Looking back after a visit to the local market in Siam Reap, red tree ants were not a surprise to us. Our regular guide raves about them as a delicacy, served fermented or alone. But I cannot see any good reason for a western chef to use red ants in cooking unless his roots are closely connected. Having said that, it takes me back to the Noma dinner at Mandarin Oriental in Tokyo.
The service of raw Langoustine topped with red ants was borderline repulsive. That’s not to say that I haven’t ventured out to taste red ants but not in a metropolitan where there are so many other good options.
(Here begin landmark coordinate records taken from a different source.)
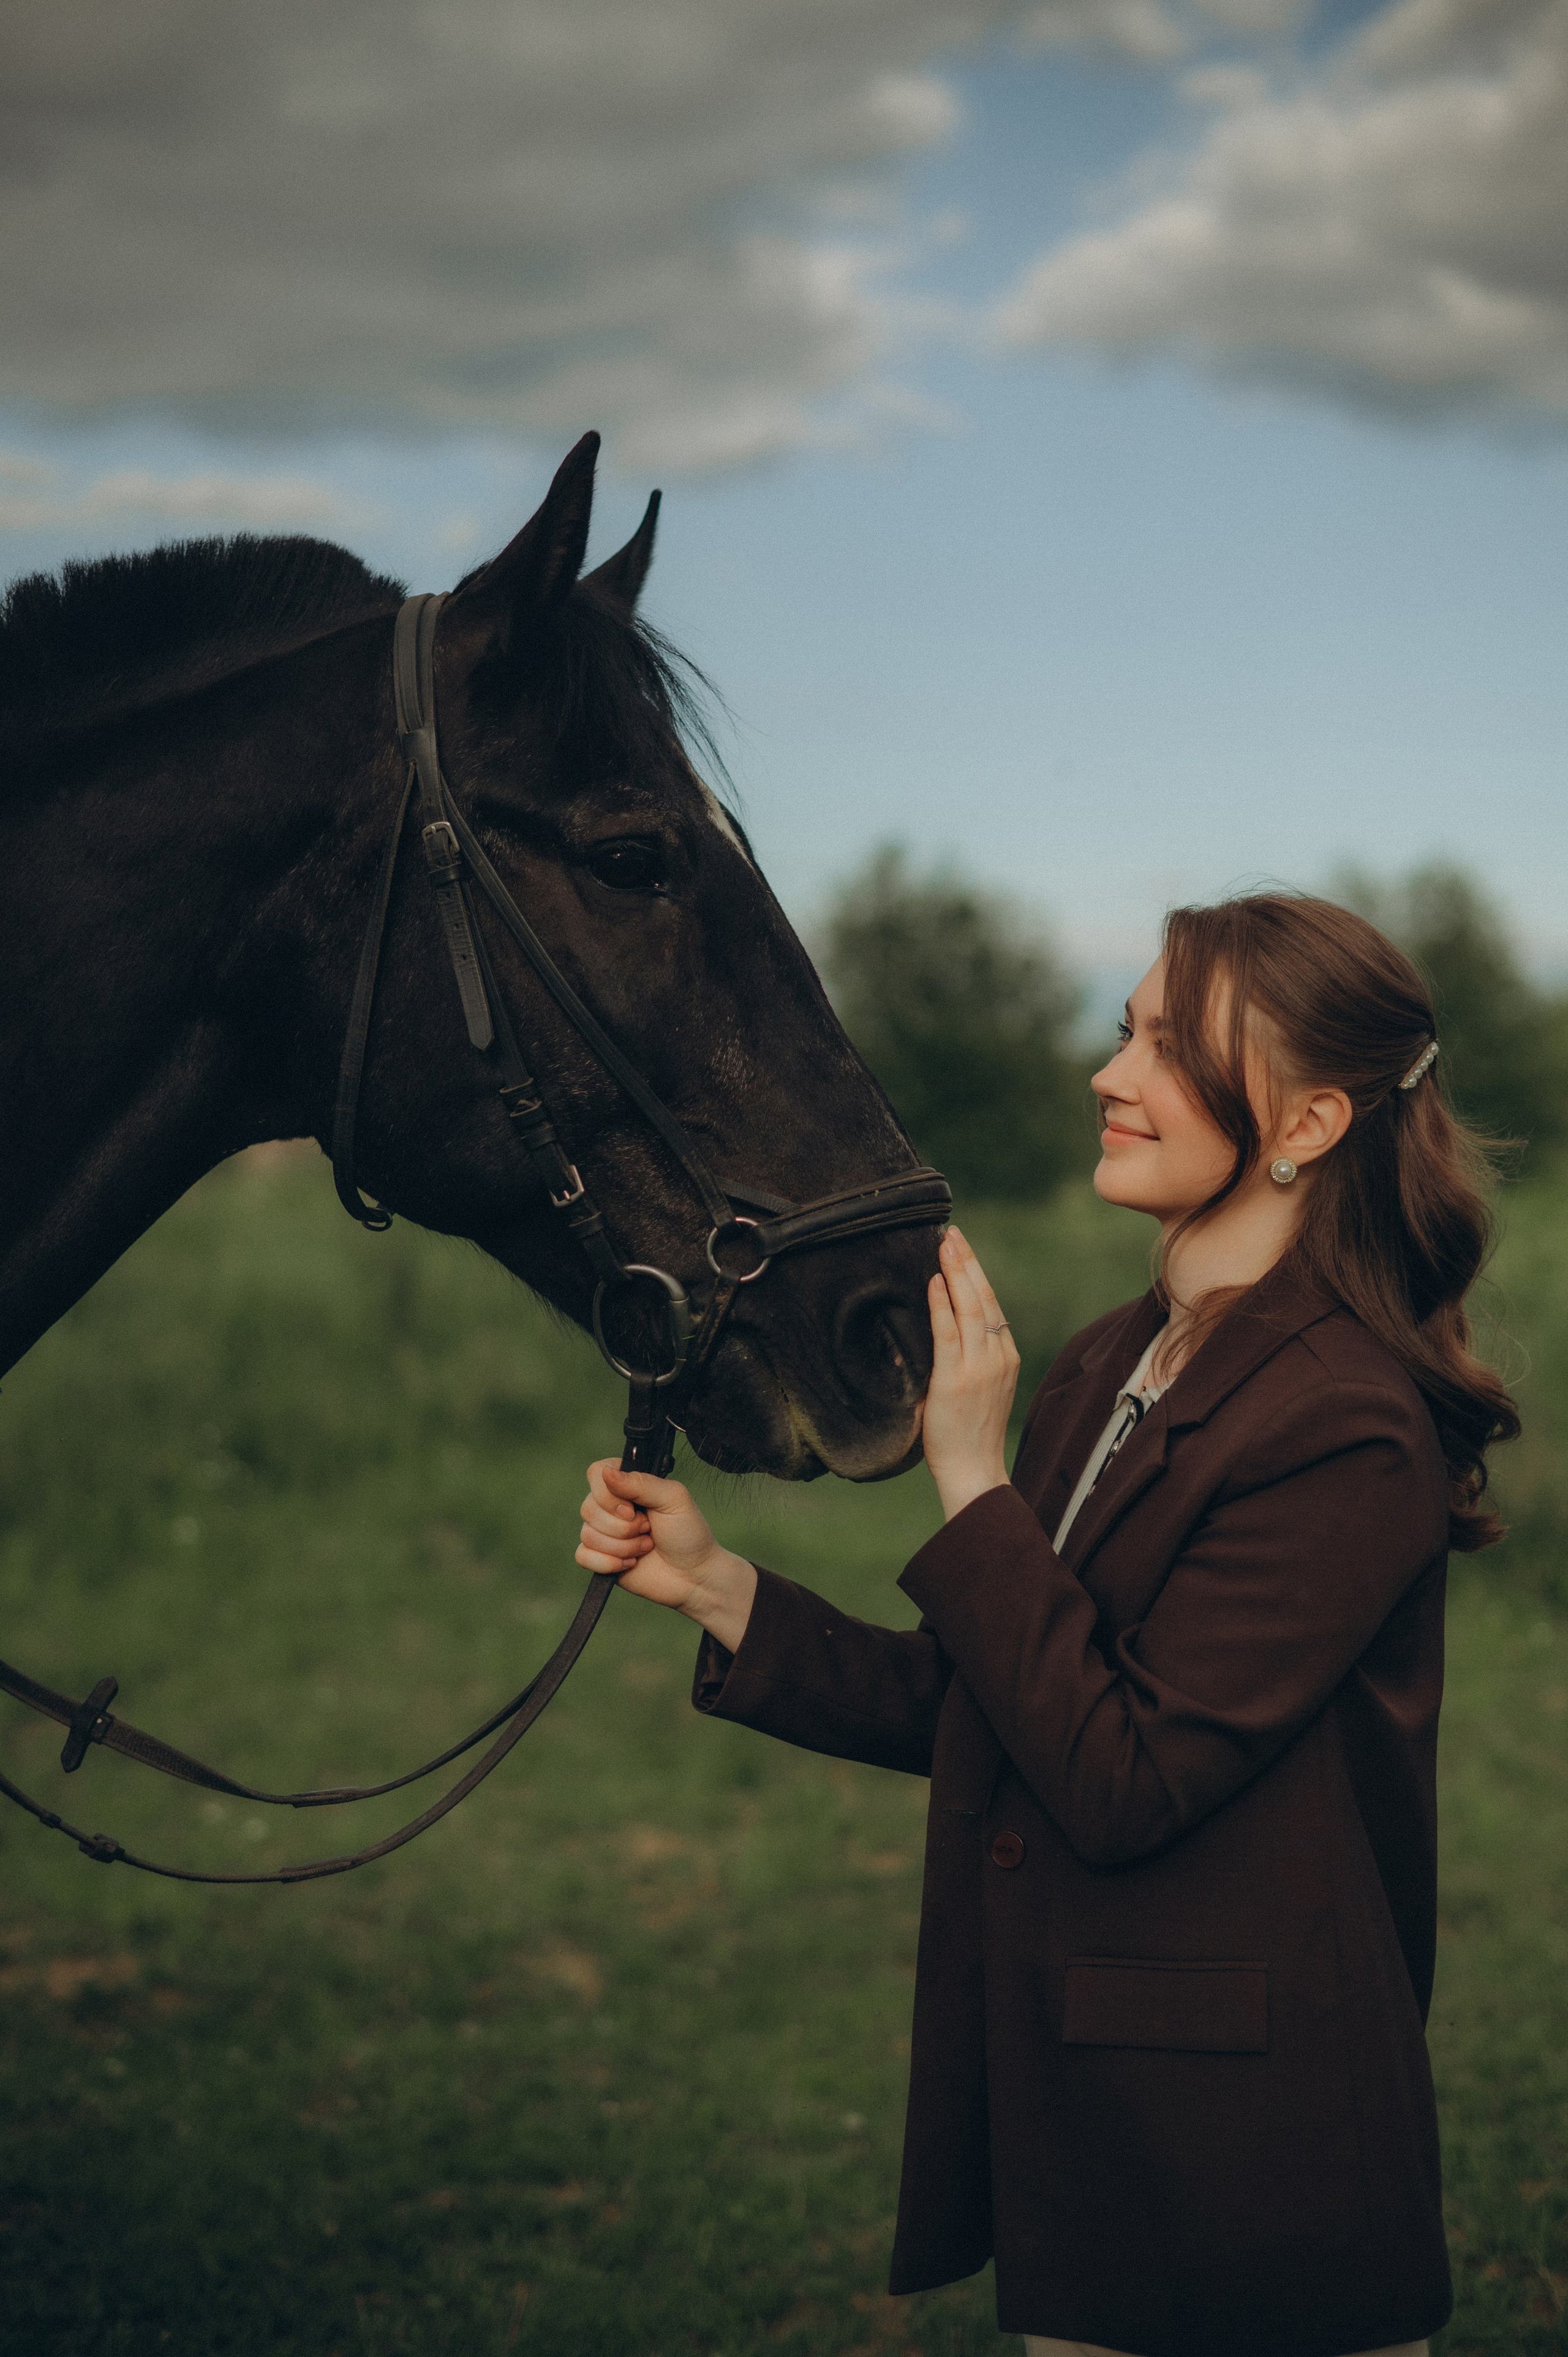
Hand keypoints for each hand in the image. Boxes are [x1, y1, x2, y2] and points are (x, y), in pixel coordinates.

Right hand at [576, 1459, 757, 1654]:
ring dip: (622, 1546)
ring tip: (646, 1547)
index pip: (597, 1473)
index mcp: (628, 1484)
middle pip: (588, 1507)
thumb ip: (641, 1483)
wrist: (693, 1575)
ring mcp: (603, 1532)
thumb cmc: (688, 1533)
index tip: (632, 1509)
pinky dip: (608, 1563)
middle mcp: (611, 1505)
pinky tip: (630, 1563)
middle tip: (649, 1529)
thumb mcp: (673, 1499)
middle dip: (623, 1527)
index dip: (609, 1495)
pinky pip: (582, 1556)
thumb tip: (606, 1472)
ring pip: (587, 1534)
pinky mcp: (599, 1558)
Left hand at [923, 1226, 1020, 1522]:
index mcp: (1005, 1357)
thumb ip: (958, 1361)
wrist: (973, 1471)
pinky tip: (933, 1281)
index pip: (992, 1305)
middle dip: (967, 1261)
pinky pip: (949, 1333)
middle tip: (952, 1232)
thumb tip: (927, 1336)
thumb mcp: (973, 1389)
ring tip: (944, 1243)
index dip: (975, 1274)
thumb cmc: (966, 1435)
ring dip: (956, 1272)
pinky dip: (942, 1304)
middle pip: (985, 1297)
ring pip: (971, 1307)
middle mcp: (998, 1357)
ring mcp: (981, 1367)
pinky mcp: (957, 1379)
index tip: (961, 1248)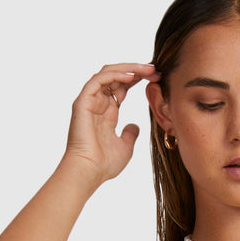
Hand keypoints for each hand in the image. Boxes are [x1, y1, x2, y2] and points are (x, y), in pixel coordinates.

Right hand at [62, 63, 160, 184]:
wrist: (89, 172)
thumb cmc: (103, 164)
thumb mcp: (125, 147)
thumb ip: (130, 134)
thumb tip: (135, 126)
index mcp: (107, 112)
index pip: (122, 87)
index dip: (138, 79)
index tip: (156, 77)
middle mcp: (97, 103)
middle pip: (116, 77)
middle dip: (136, 70)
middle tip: (154, 69)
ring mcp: (89, 101)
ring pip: (108, 73)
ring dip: (128, 69)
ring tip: (147, 69)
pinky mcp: (83, 101)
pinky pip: (98, 80)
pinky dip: (115, 75)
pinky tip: (131, 76)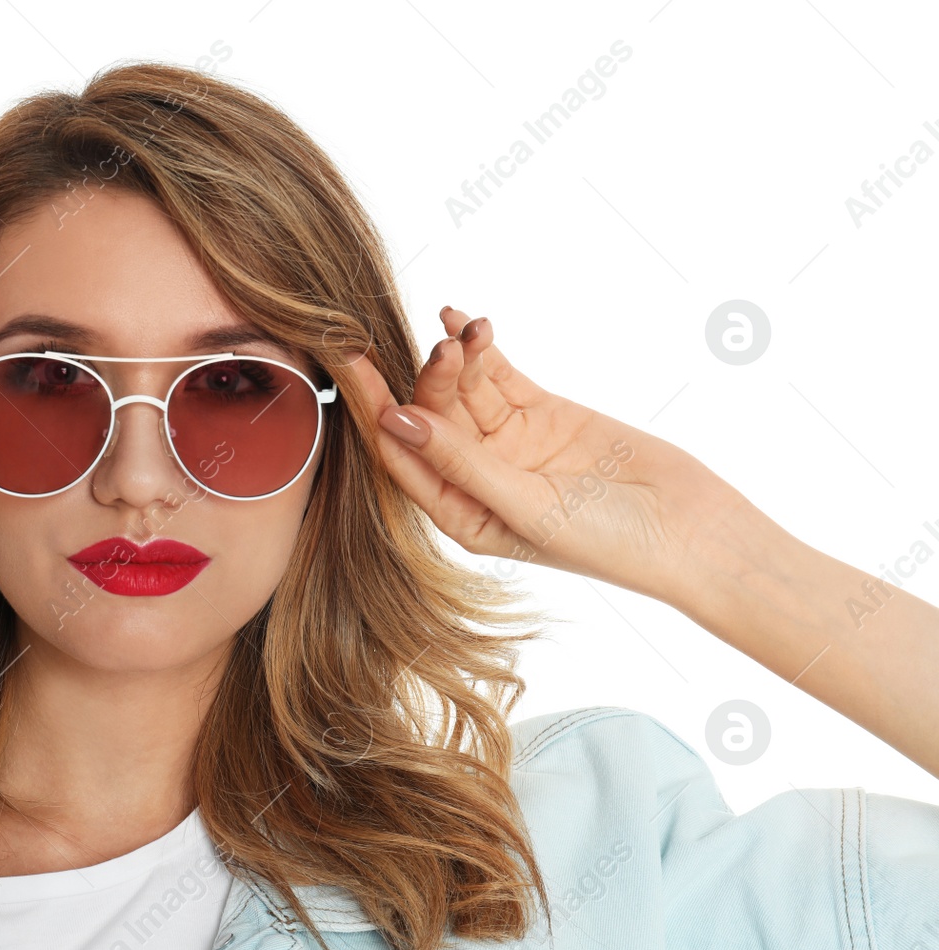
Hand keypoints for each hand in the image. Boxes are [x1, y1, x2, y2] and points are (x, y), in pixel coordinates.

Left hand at [350, 306, 758, 607]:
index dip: (372, 409)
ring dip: (453, 358)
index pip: (399, 456)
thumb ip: (459, 462)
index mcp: (457, 514)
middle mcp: (472, 478)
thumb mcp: (524, 503)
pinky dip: (479, 348)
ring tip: (461, 332)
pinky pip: (496, 375)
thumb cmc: (608, 540)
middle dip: (425, 379)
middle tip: (440, 348)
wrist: (691, 531)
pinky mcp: (540, 413)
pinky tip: (461, 319)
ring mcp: (506, 443)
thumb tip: (396, 420)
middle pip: (428, 417)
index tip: (348, 364)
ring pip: (461, 390)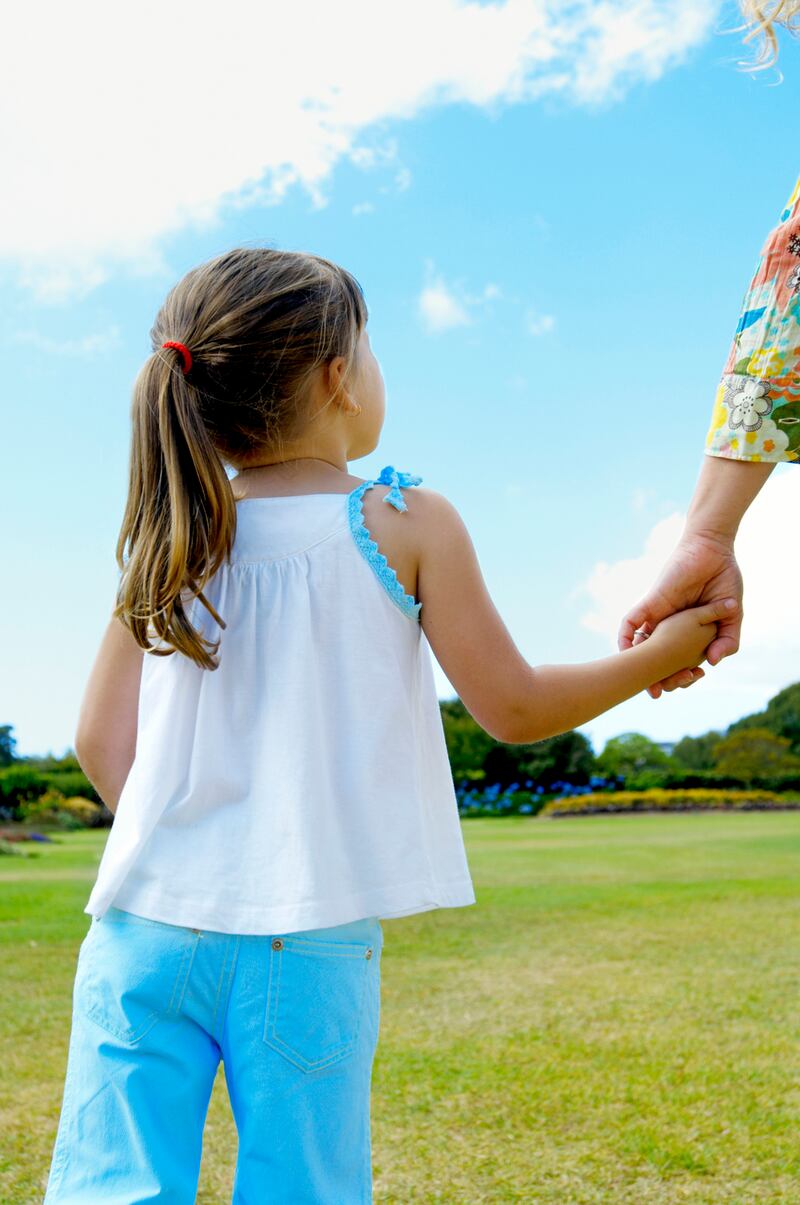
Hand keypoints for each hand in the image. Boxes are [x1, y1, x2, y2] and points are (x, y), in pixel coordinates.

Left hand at [618, 532, 743, 698]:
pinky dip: (625, 638)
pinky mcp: (651, 603)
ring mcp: (658, 617)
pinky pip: (630, 622)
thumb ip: (728, 640)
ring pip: (640, 646)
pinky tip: (624, 654)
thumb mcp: (732, 616)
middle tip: (660, 691)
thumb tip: (714, 663)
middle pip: (656, 660)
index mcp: (688, 634)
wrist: (714, 550)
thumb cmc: (724, 580)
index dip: (681, 676)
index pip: (679, 662)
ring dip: (637, 665)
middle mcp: (670, 628)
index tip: (691, 680)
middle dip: (656, 678)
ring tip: (644, 683)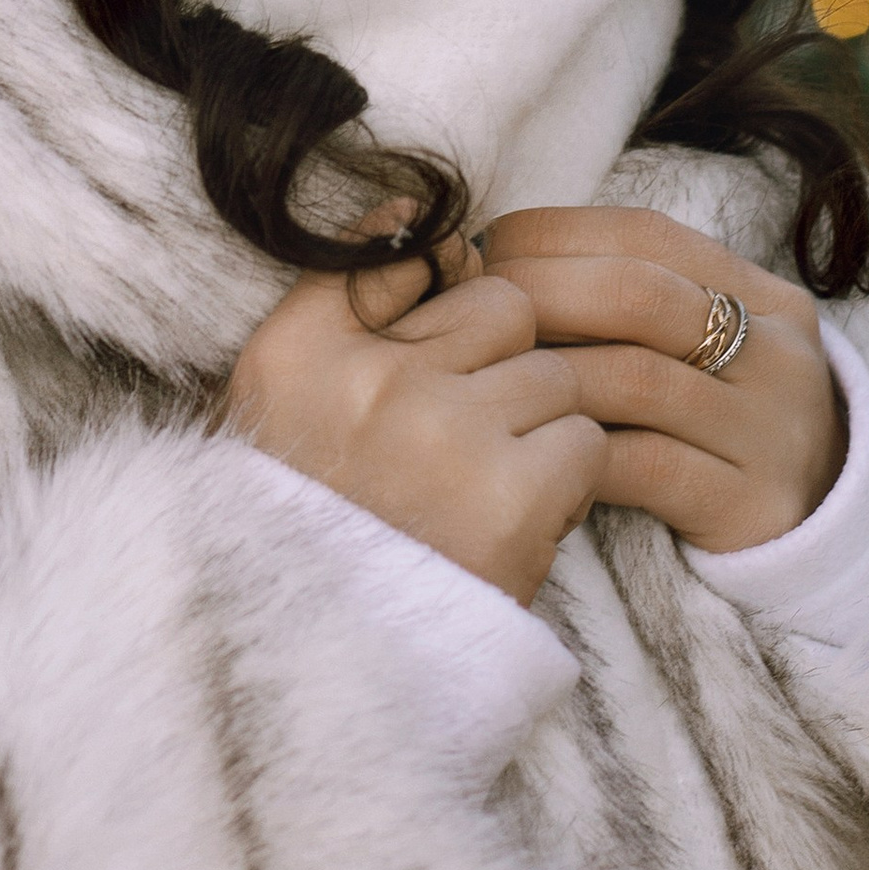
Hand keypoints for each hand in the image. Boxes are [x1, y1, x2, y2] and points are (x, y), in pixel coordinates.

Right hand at [222, 244, 608, 605]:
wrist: (325, 661)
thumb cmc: (312, 519)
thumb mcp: (284, 397)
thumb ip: (342, 296)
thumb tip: (418, 208)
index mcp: (295, 351)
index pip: (408, 253)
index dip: (445, 298)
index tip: (436, 355)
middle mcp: (367, 381)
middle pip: (504, 308)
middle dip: (502, 366)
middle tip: (461, 443)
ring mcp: (442, 435)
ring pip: (553, 374)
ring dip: (538, 427)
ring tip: (484, 488)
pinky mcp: (510, 498)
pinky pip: (584, 440)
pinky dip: (566, 483)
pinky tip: (516, 520)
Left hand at [480, 207, 842, 556]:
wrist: (823, 530)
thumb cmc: (723, 422)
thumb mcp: (707, 346)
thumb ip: (636, 299)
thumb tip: (504, 254)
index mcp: (763, 294)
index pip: (646, 233)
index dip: (552, 235)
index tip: (488, 257)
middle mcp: (777, 352)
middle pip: (637, 295)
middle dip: (538, 293)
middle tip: (479, 319)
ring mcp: (769, 429)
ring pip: (636, 379)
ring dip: (547, 374)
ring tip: (495, 382)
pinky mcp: (750, 502)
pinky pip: (646, 465)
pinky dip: (578, 450)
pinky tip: (537, 449)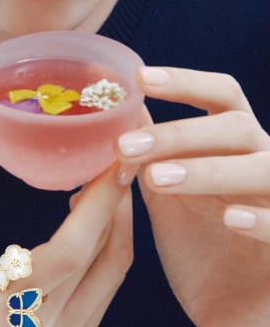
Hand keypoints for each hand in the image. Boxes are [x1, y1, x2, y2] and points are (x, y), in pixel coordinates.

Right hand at [0, 98, 136, 326]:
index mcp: (12, 307)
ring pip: (111, 276)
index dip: (101, 197)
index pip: (76, 248)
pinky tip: (87, 220)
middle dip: (117, 200)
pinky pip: (102, 289)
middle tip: (115, 152)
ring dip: (115, 223)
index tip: (114, 152)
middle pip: (107, 259)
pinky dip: (103, 248)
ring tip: (103, 178)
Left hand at [114, 66, 269, 325]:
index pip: (221, 95)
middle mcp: (264, 161)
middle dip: (179, 133)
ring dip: (209, 170)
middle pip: (236, 126)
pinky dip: (262, 218)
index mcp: (235, 144)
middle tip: (126, 147)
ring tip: (157, 179)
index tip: (140, 78)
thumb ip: (151, 153)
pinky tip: (230, 218)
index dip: (185, 81)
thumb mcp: (167, 193)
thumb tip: (125, 110)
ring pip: (264, 168)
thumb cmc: (198, 243)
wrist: (230, 308)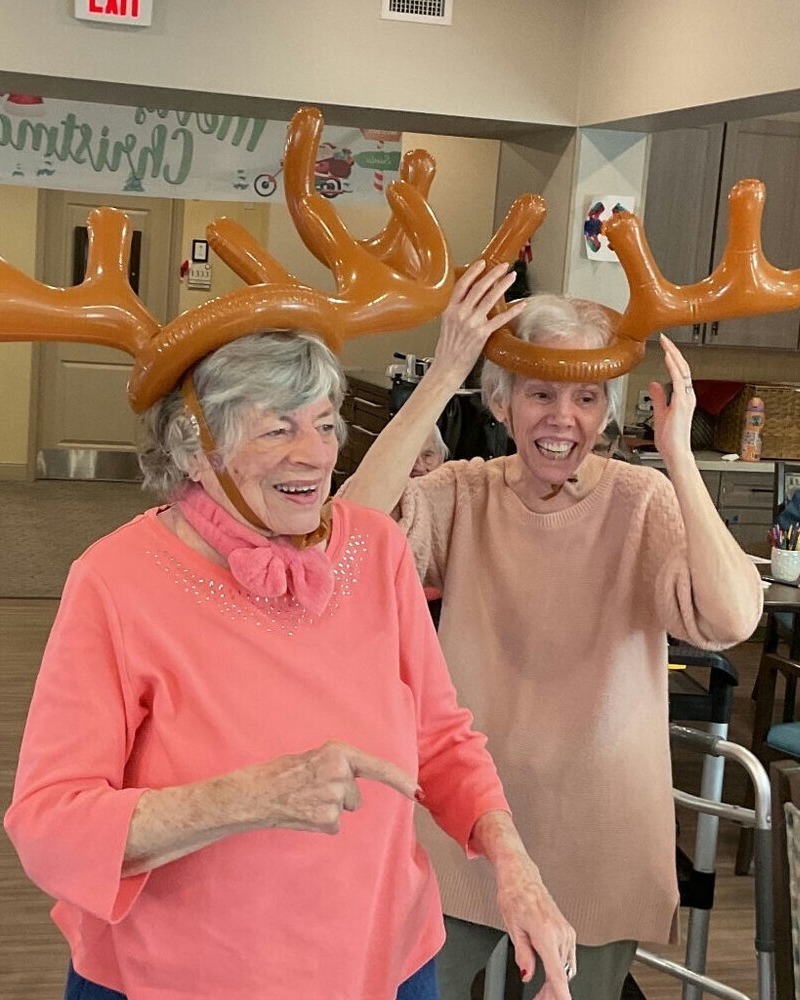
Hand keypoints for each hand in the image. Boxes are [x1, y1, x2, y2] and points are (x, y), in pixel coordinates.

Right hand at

The shock value of using red ants was the aim of the chef – and it worked. Especially red ants on raw fish – yuck. What a terrible combination. The slight advantage (food speaking) is the texture – crunchy.
I forewarned the chef that I wouldn’t be interested. Having said that René Redzepi is a very nice, charming person, hard working and hip. That didn’t stop me from wondering why any world class chef would offer insects on his menu and especially to a Japanese audience. I know this is one of his signature dishes (eureka) he serves in Copenhagen but them again does it really justify using insects. There are so many other options and if you are after texture find another solution.
I guess its still early in the morning to decipher the brain code of a chef. At the same time, I am pondering over the El Bulli’s set of cooks books I received as a gift. They are truly incredible. When I visited the laboratory and offices of Ferran, I was astounded by by the rows of cabinets filled with processed foods from all over the globe – I thought how strange. Now I get it!
I felt dumbfounded when I met Ferran for the first time, and his laboratory was so small. After trying El Bulli several times, I never had the impression he was trying to impress, his genius was he was trying to invent a new language and he did. That was his genius and the proof is it is here to stay.